STUDY MATERIAL:
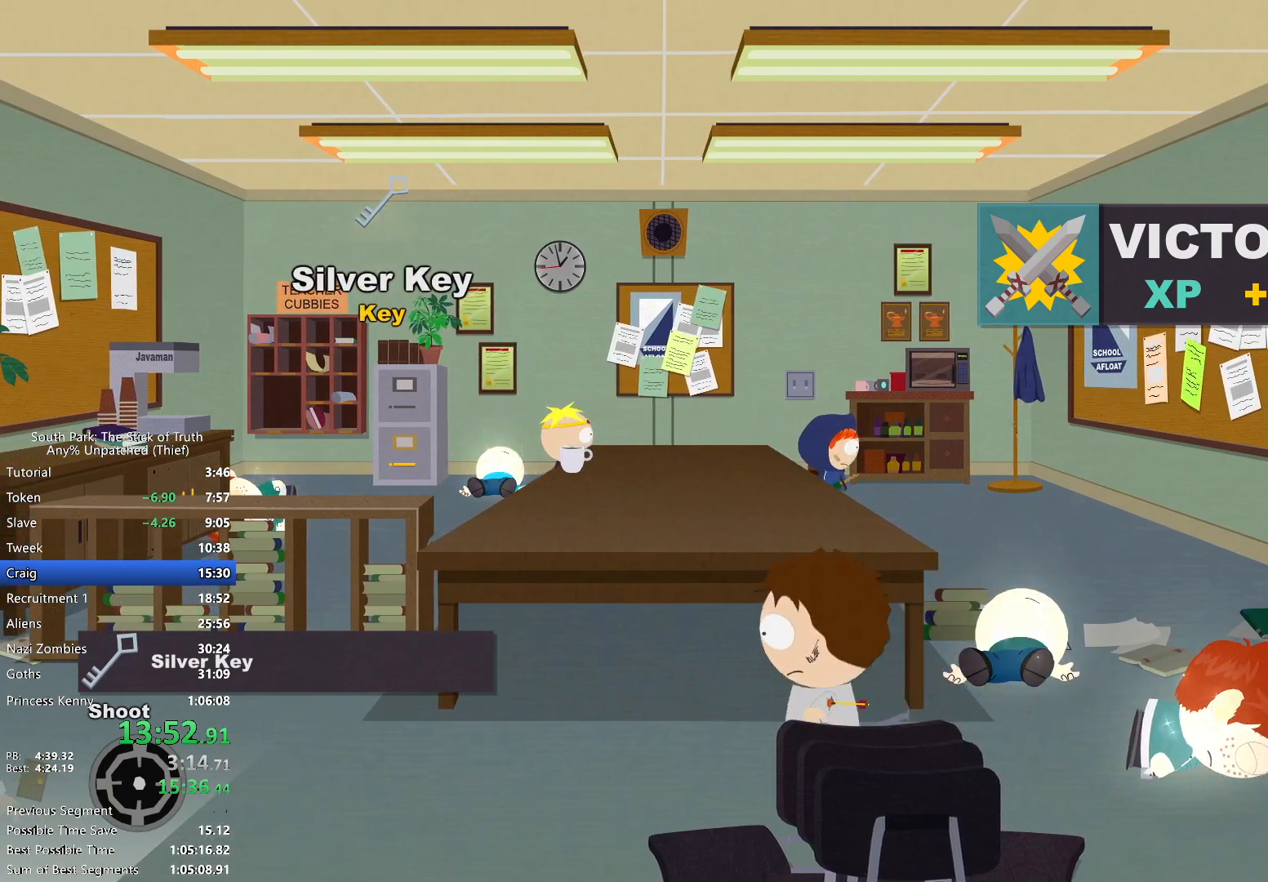
{"buttons": ["B"], "left_stick": "down-right", "right_stick": "center", "events": []}
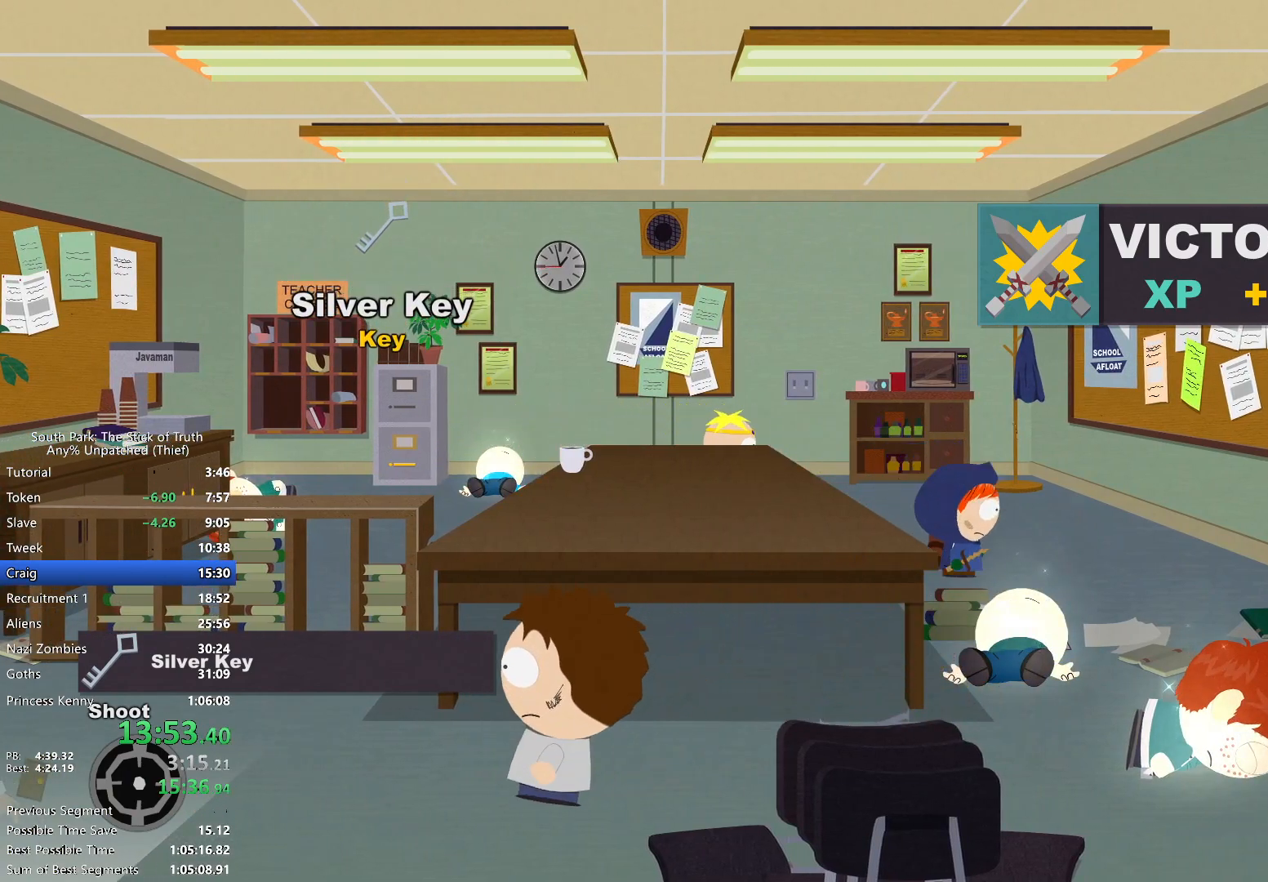
{"buttons": ["B"], "left_stick": "down-right", "right_stick": "center", "events": []}
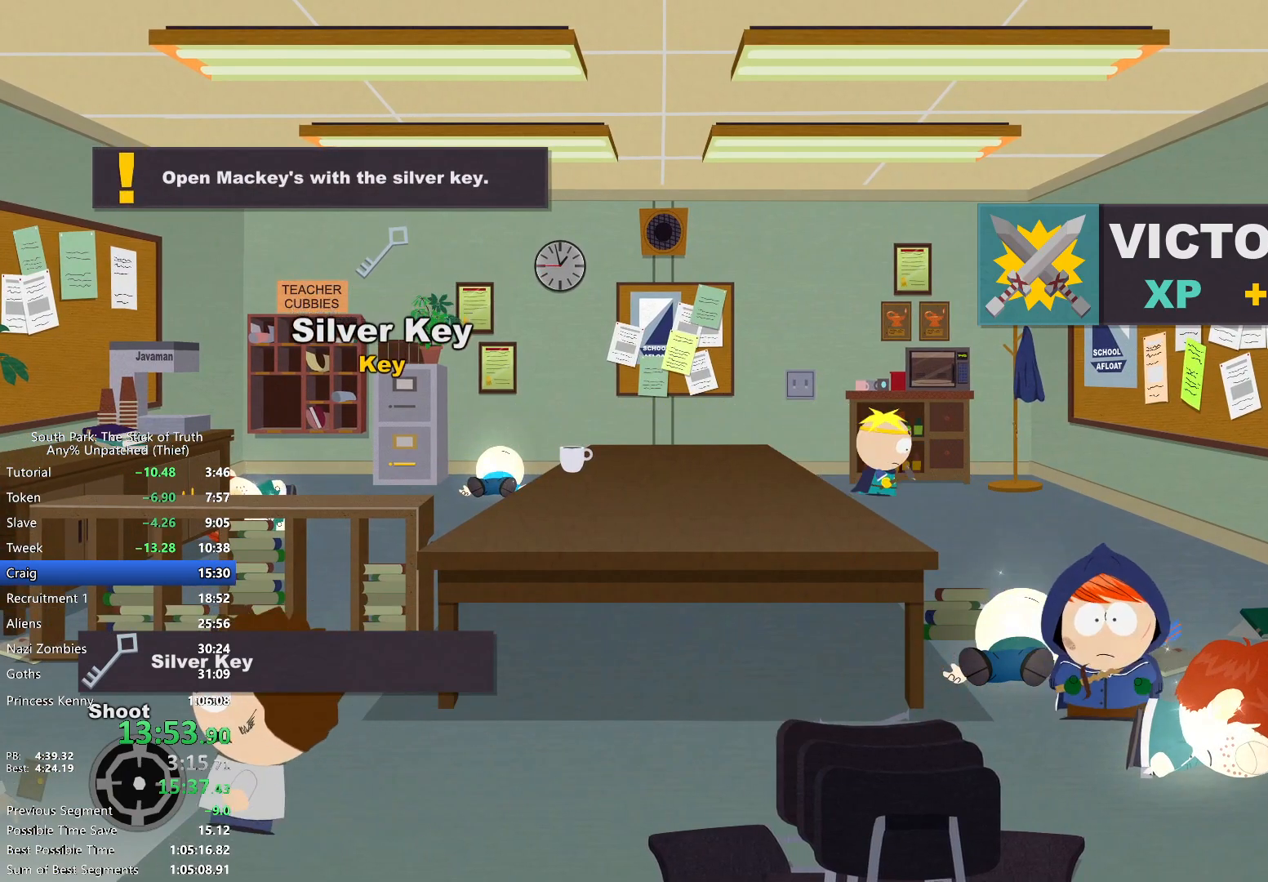
{"buttons": ["X"], "left_stick": "center", "right_stick": "center", "events": [[67, "B", "up"], [100, "left_stick", "center"], [467, "X", "down"]]}
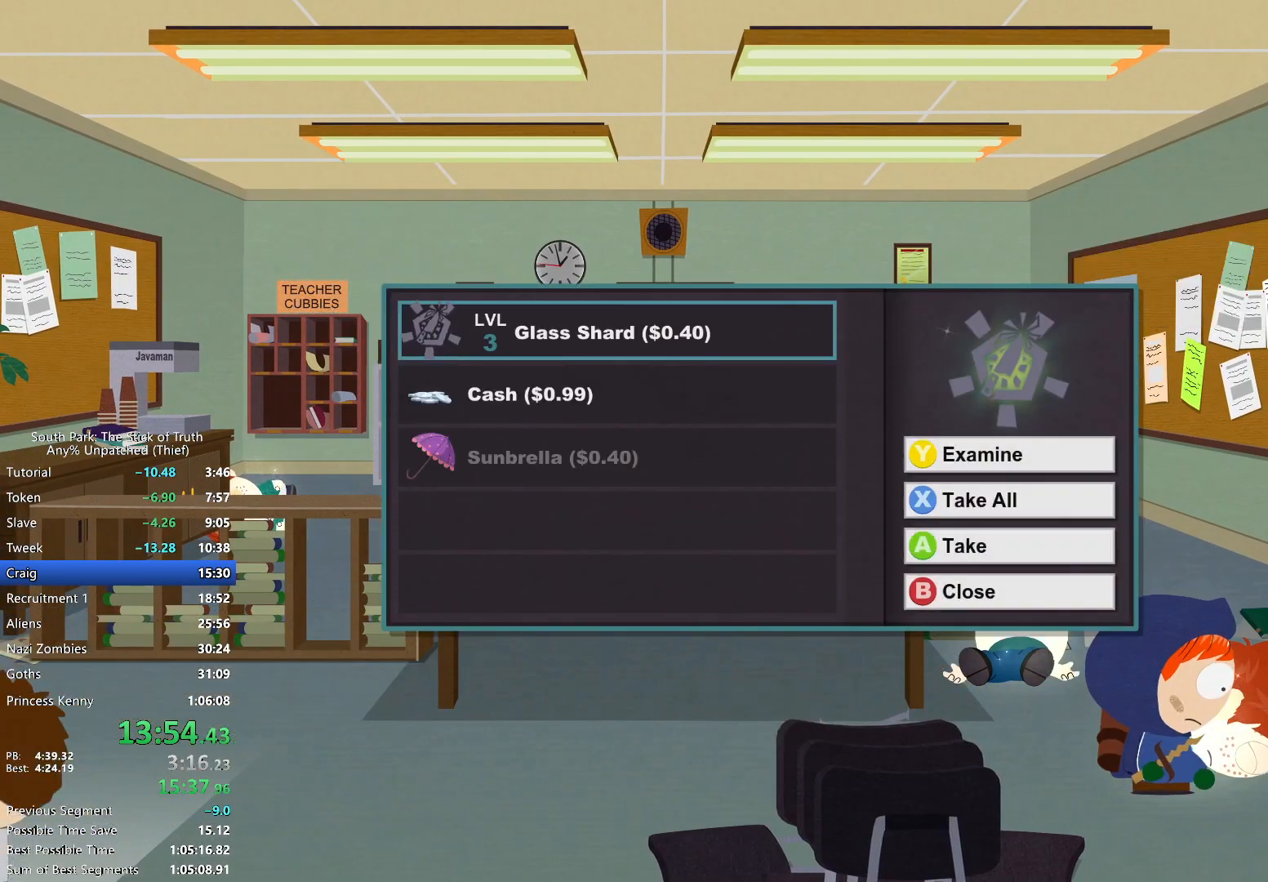
{"buttons": ["B"], "left_stick": "left", "right_stick": "center", "events": [[33, "X", "up"], [133, "X", "down"], [183, "X", "up"], [267, "X", "down"], [317, "X", "up"], [400, "left_stick", "left"], [417, "B", "down"]]}
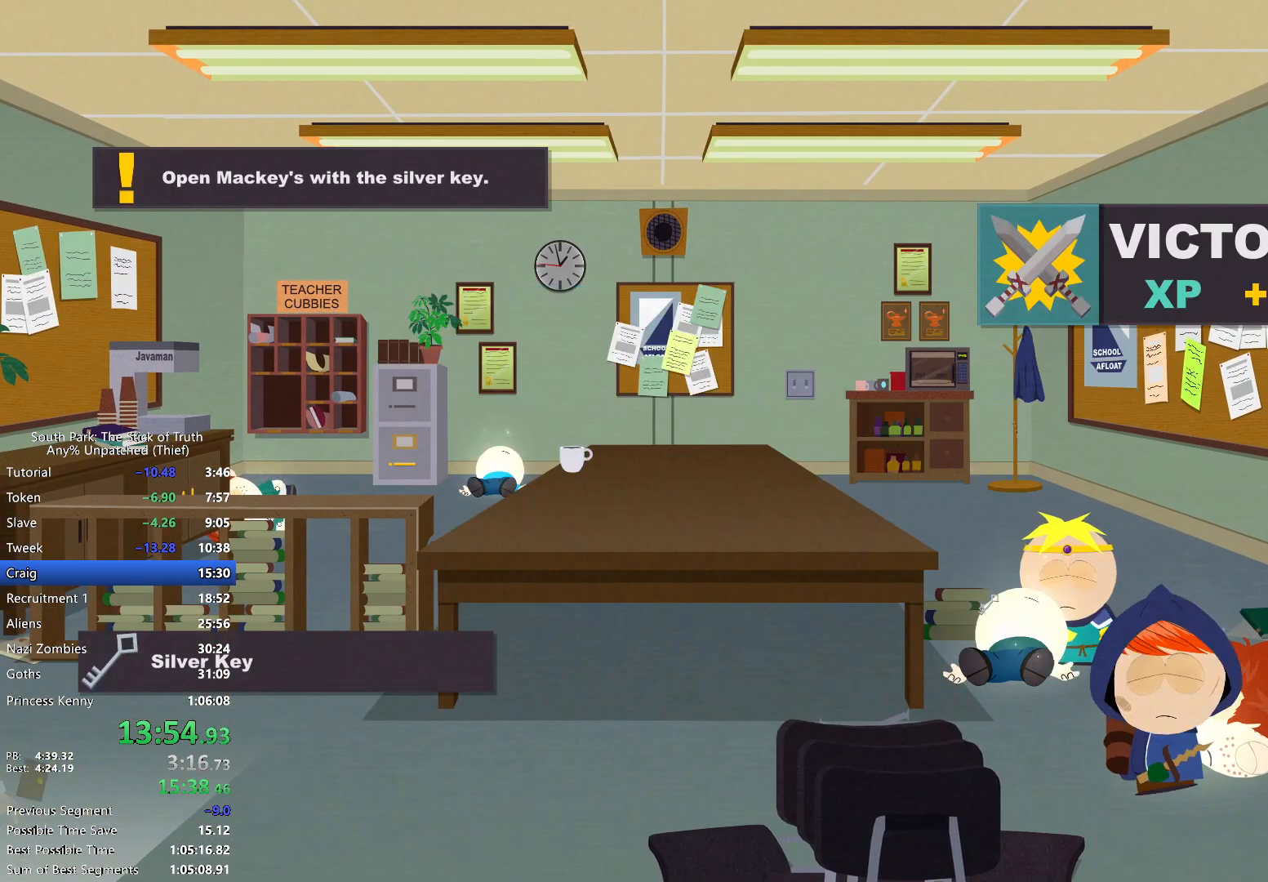
{"buttons": ["B"], "left_stick": "left", "right_stick": "center", "events": []}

TASK PROMPT: Repeat all the material above exactly, apart from the pictures.

PROBLEM SOLUTION:
{"buttons": ["B"], "left_stick": "down-right", "right_stick": "center", "events": []}
{"buttons": ["B"], "left_stick": "down-right", "right_stick": "center", "events": []}
{"buttons": ["X"], "left_stick": "center", "right_stick": "center", "events": [[67, "B", "up"], [100, "left_stick", "center"], [467, "X", "down"]]}
{"buttons": ["B"], "left_stick": "left", "right_stick": "center", "events": [[33, "X", "up"], [133, "X", "down"], [183, "X", "up"], [267, "X", "down"], [317, "X", "up"], [400, "left_stick", "left"], [417, "B", "down"]]}
{"buttons": ["B"], "left_stick": "left", "right_stick": "center", "events": []}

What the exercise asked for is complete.